Aim of the task ▸ Reproduce every line of the material below character for character, keeping the original line breaks and order.

Records to process ▸
Start of Block

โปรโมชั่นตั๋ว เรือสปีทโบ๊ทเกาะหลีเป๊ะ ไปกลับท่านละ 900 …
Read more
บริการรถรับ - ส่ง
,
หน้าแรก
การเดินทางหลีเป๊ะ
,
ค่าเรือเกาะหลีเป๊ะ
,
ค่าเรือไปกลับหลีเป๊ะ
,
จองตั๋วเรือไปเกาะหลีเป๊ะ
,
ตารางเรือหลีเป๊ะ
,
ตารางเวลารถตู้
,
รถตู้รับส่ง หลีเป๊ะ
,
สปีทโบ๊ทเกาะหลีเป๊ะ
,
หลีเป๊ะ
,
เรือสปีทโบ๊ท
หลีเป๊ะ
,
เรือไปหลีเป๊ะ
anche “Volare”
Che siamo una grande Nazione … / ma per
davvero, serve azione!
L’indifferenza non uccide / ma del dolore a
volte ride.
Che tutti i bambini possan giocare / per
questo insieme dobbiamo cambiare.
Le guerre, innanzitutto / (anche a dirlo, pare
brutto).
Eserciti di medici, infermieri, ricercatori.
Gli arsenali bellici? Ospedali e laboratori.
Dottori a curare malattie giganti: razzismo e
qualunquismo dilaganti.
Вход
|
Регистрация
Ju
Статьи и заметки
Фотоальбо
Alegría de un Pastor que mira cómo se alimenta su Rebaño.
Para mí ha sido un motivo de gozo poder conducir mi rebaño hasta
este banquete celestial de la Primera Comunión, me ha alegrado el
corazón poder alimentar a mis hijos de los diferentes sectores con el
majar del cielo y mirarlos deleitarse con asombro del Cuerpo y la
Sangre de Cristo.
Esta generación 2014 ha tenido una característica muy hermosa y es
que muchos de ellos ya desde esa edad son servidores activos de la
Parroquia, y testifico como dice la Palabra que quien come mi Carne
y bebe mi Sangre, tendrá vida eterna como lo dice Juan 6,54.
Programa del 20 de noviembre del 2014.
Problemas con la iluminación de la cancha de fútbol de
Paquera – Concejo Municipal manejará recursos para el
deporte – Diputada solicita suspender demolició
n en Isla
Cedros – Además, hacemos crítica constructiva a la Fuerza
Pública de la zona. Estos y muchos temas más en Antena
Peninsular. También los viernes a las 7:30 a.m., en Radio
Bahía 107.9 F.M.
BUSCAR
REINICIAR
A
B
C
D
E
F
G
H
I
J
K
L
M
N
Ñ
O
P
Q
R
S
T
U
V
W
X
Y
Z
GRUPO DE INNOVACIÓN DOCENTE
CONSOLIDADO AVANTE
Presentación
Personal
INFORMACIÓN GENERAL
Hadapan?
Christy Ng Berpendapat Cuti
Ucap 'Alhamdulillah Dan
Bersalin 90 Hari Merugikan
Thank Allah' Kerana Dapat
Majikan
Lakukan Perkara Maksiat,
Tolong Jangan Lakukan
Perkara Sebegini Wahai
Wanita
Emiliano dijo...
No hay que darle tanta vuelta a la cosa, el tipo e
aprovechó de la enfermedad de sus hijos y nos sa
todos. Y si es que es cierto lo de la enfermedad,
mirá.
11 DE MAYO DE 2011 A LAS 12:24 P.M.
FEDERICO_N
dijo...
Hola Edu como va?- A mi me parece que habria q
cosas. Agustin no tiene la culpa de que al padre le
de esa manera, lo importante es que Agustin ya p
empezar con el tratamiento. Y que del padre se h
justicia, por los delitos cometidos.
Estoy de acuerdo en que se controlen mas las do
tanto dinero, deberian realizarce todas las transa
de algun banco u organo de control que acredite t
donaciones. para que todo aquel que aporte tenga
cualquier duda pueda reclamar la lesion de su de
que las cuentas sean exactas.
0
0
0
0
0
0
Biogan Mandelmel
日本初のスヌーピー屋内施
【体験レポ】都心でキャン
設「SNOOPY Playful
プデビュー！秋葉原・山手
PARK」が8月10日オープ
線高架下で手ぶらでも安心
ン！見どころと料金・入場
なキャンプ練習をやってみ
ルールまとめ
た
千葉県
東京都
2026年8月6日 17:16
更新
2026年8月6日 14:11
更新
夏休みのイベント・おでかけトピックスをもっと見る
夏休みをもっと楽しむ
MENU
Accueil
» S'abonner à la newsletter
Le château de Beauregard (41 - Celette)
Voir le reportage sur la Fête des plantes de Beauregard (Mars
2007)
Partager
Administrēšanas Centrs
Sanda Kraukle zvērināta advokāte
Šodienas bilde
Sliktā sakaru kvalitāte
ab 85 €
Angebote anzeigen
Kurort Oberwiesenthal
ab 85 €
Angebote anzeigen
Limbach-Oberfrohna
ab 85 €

End of Block

Your solution ▸
โปรโมชั่นตั๋ว เรือสปีทโบ๊ทเกาะหลีเป๊ะ ไปกลับท่านละ 900 …
Read more
บริการรถรับ - ส่ง
,
หน้าแรก
การเดินทางหลีเป๊ะ
,
ค่าเรือเกาะหลีเป๊ะ
,
ค่าเรือไปกลับหลีเป๊ะ
,
จองตั๋วเรือไปเกาะหลีเป๊ะ
,
ตารางเรือหลีเป๊ะ
,
ตารางเวลารถตู้
,
รถตู้รับส่ง หลีเป๊ะ
,
สปีทโบ๊ทเกาะหลีเป๊ะ
,
หลีเป๊ะ
,
เรือสปีทโบ๊ท
หลีเป๊ะ
,
เรือไปหลีเป๊ะ
anche “Volare”
Che siamo una grande Nazione … / ma per
davvero, serve azione!
L’indifferenza non uccide / ma del dolore a
volte ride.
Che tutti i bambini possan giocare / per
questo insieme dobbiamo cambiare.
Le guerre, innanzitutto / (anche a dirlo, pare
brutto).
Eserciti di medici, infermieri, ricercatori.
Gli arsenali bellici? Ospedali e laboratori.
Dottori a curare malattie giganti: razzismo e
qualunquismo dilaganti.
Вход
|
Регистрация
Ju
Статьи и заметки
Фотоальбо
Alegría de un Pastor que mira cómo se alimenta su Rebaño.
Para mí ha sido un motivo de gozo poder conducir mi rebaño hasta
este banquete celestial de la Primera Comunión, me ha alegrado el
corazón poder alimentar a mis hijos de los diferentes sectores con el
majar del cielo y mirarlos deleitarse con asombro del Cuerpo y la
Sangre de Cristo.
Esta generación 2014 ha tenido una característica muy hermosa y es
que muchos de ellos ya desde esa edad son servidores activos de la
Parroquia, y testifico como dice la Palabra que quien come mi Carne
y bebe mi Sangre, tendrá vida eterna como lo dice Juan 6,54.
Programa del 20 de noviembre del 2014.
Problemas con la iluminación de la cancha de fútbol de
Paquera – Concejo Municipal manejará recursos para el
deporte – Diputada solicita suspender demolició
n en Isla
Cedros – Además, hacemos crítica constructiva a la Fuerza
Pública de la zona. Estos y muchos temas más en Antena
Peninsular. También los viernes a las 7:30 a.m., en Radio
Bahía 107.9 F.M.
BUSCAR
REINICIAR
A
B
C
D
E
F
G
H
I
J
K
L
M
N
Ñ
O
P
Q
R
S
T
U
V
W
X
Y
Z
GRUPO DE INNOVACIÓN DOCENTE
CONSOLIDADO AVANTE
Presentación
Personal
INFORMACIÓN GENERAL
Hadapan?
Christy Ng Berpendapat Cuti
Ucap 'Alhamdulillah Dan
Bersalin 90 Hari Merugikan
Thank Allah' Kerana Dapat
Majikan
Lakukan Perkara Maksiat,
Tolong Jangan Lakukan
Perkara Sebegini Wahai
Wanita
Emiliano dijo...
No hay que darle tanta vuelta a la cosa, el tipo e
aprovechó de la enfermedad de sus hijos y nos sa
todos. Y si es que es cierto lo de la enfermedad,
mirá.
11 DE MAYO DE 2011 A LAS 12:24 P.M.
FEDERICO_N
dijo...
Hola Edu como va?- A mi me parece que habria q
cosas. Agustin no tiene la culpa de que al padre le
de esa manera, lo importante es que Agustin ya p
empezar con el tratamiento. Y que del padre se h
justicia, por los delitos cometidos.
Estoy de acuerdo en que se controlen mas las do
tanto dinero, deberian realizarce todas las transa
de algun banco u organo de control que acredite t
donaciones. para que todo aquel que aporte tenga
cualquier duda pueda reclamar la lesion de su de
que las cuentas sean exactas.
0
0
0
0
0
0
Biogan Mandelmel
日本初のスヌーピー屋内施
【体験レポ】都心でキャン
設「SNOOPY Playful
プデビュー！秋葉原・山手
PARK」が8月10日オープ
線高架下で手ぶらでも安心
ン！見どころと料金・入場
なキャンプ練習をやってみ
ルールまとめ
た
千葉県
東京都
2026年8月6日 17:16
更新
2026年8月6日 14:11
更新
夏休みのイベント・おでかけトピックスをもっと見る
夏休みをもっと楽しむ
MENU
Accueil
» S'abonner à la newsletter
Le château de Beauregard (41 - Celette)
Voir le reportage sur la Fête des plantes de Beauregard (Mars
2007)
Partager
Administrēšanas Centrs
Sanda Kraukle zvērināta advokāte
Šodienas bilde
Sliktā sakaru kvalitāte
ab 85 €
Angebote anzeigen
Kurort Oberwiesenthal
ab 85 €
Angebote anzeigen
Limbach-Oberfrohna
ab 85 €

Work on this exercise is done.